Would you want to get married first and then date the person and know more about them? Or first, date them, see if things are working well then make the bigger commitment of setting up a home together and finally get married.
Setting up an entity in India, or any country for that matter is no different than getting married to someone.
Is getting married challenging? Not if you are getting married to the right person.
Is setting up an entity in India challenging? Not if you’ve done a compatibility test first (and passed it too).
How do you perform a compatibility test? Using our Employer of Record (EOR) service.
What’s an EOR? We’ll come to it later.
First, let us illustrate why marr…. setting up and managing an entity in India is no child’s play.
Setting up a subsidiary involves abiding by multiple Acts, Rules, and guidelines -
Companies Act, 2013, Companies (Registration of Foreign Companies) Rules, 2014, RBI guidelines, SEBI guidelines, and Foreign Exchange Management Act.

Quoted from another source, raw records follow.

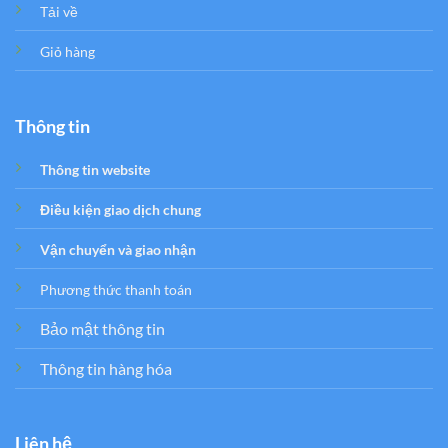
Tải về
Giỏ hàng
Thông tin
Thông tin website
Điều kiện giao dịch chung
Vận chuyển và giao nhận
Phương thức thanh toán
Bảo mật thông tin
Thông tin hàng hóa
Liên hệ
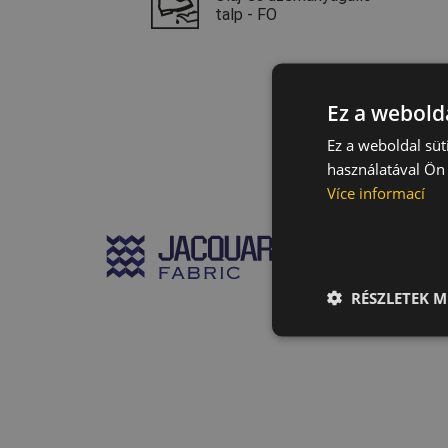
talp - FO
Ez a webolda
Ez a weboldal süt
használatával Ön 
Více informací
Nagy sz
szemben
RÉSZLETEK M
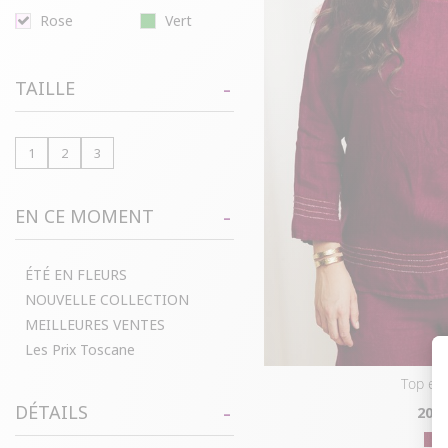
Rose
Vert
TAILLE
1
2
3
EN CE MOMENT
ÉTÉ EN FLEURS
NOUVELLE COLLECTION
MEILLEURES VENTES
Les Prix Toscane
top en 
DÉTAILS
20
€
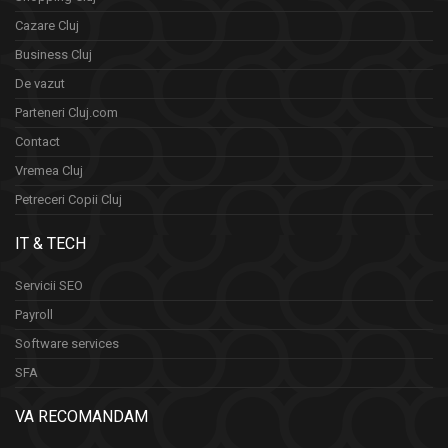
Cazare Cluj
Business Cluj
De vazut
Parteneri Cluj.com
Contact
Vremea Cluj
Petreceri Copii Cluj
IT & TECH
Servicii SEO
Payroll
Software services
SFA
VA RECOMANDAM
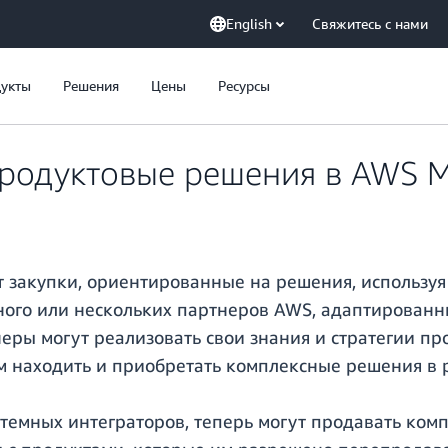
English
Свяжитесь с нами
укты
Решения
Цены
Ресурсы
родуктовые решения в AWS M
 закупки, ориентированные на решения, использу
ного или нескольких партнеров AWS, адаптированн
еры могут реализовать свои знания и стратегии пр
м находить и приобретать комплексные решения в р
стемных интеграторов, теперь могут продавать ком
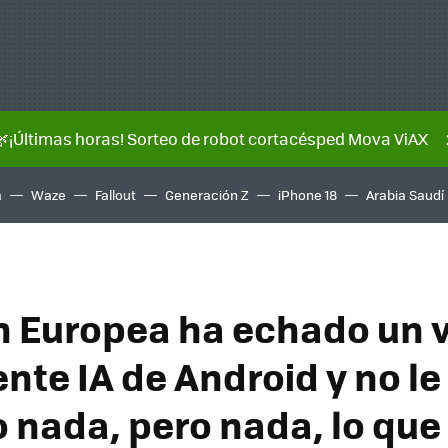
🌿¡Últimas horas! Sorteo de robot cortacésped Mova ViAX
a
Waze
Fallout
Generación Z
iPhone 18
Arabia Saudí
n Europea ha echado un 
ente IA de Android y no le
 nada, pero nada, lo que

Generally, Foreign Direct Investment (FDI) is open in most sectors, however, there are a few sectors where approvals are required while in some sectors, FDI is not permitted at all.
There are multiple procedures and norms to be followed, such as, having a minimum of 2 directors with at least 1 director being Indian, registering the company name with the Registrar of Companies, preparing the Memorandum and Articles of Association and filing registration application along with required documents.
Doing all this and more can easily take up to 2-4 months.
To become fully operational, an Indian subsidiary needs to be registered with, and approved by various authorities - register with the Income-tax department and get a Permanent Account Number (PAN) and a Tax Deduction Account Number (TAN), register with India’s social security body, apply for Goods and Services Tax Number (GSTN), take permits and NOCs from various governmental authorities, the list is pretty long.
You got to set up a physical registered office in India to be recognised as legally present.
Taking up a property on lease, especially in Tier-I and II cities like Mumbai, Delhi, Bengaluru, etc., can cost you both your arms and your legs.
Assuming your business has 10 employees, it would need at least a 400-500 square feet office. Considering that your core team will be operating from your home country, you will either need to set up a separate admin team to take care of all things like housekeeping, security, infrastructure management, etc. Or the sane option is to take up an office in a co-working space. In Delhi that would cost at least Rs 1,00,000 per month in lease rentals for a mere 10 seater office. Setting up an in-house admin team, on the other hand would in itself be a huge cost, which is exclusive of office operational costs like electricity, Wi-Fi, security, housekeeping, etc.
Just when you are done with one compliance, you have another knocking at your door. There are year-round accounting and auditing obligations for Indian companies - regular Board meetings, statutory and secretarial audits, and employer-related payroll compliance like withholding taxes, social security contributions, etc.
There are strict penalties for missing out on deadlines.
Yes, the cycle is never-ending.
The people who will actually work towards making dreams a reality. Hiring the right people in a foreign land you know nothing about is more complex than you think it is. You need to manage payroll and employee benefits as per local laws and get your new employees aligned with your vision, mission, and values.
The investment is going to be mammoth.
Once you have spent all that time, money, and effort in legally setting up and running your entity in India, you face the real test - whether your product or service fits the Indian market. You need to build your brand, market your product, scale operations, beat competitors, and keep impressing the Indian consumer.
You thought you’ll get along well with your partner and you are made for each other. But are you really? It won’t be long before you know.
No business which aspires to grow and expand wants to lose out on a skilled, cost-effective talent pool and the huge consumer market India offers. Setting up an entity in India is the ultimate objective - it serves as an extension of the parent company while having limited liability and safeguarding the parent company from potential litigation, among other advantages.
But just like a marriage, setting-up an entity in India (or anywhere else) is a huge commitment.
Can you somehow have the best of both worlds?
We suggest you start with a lesser commitment.
An EOR service provider lets you onboard Indians compliantly while still not having a local entity here.
It assumes the role of the HR department for your remote employees - recruiting, onboarding, and managing them, taking care of employment contracts, and statutory benefits, adhering to local employment, payroll, and compliance laws, and so on.
For that money, your startup gets to enter the great Indian market and work with the best talent there is. The cost-benefit analysis seems pretty favorable.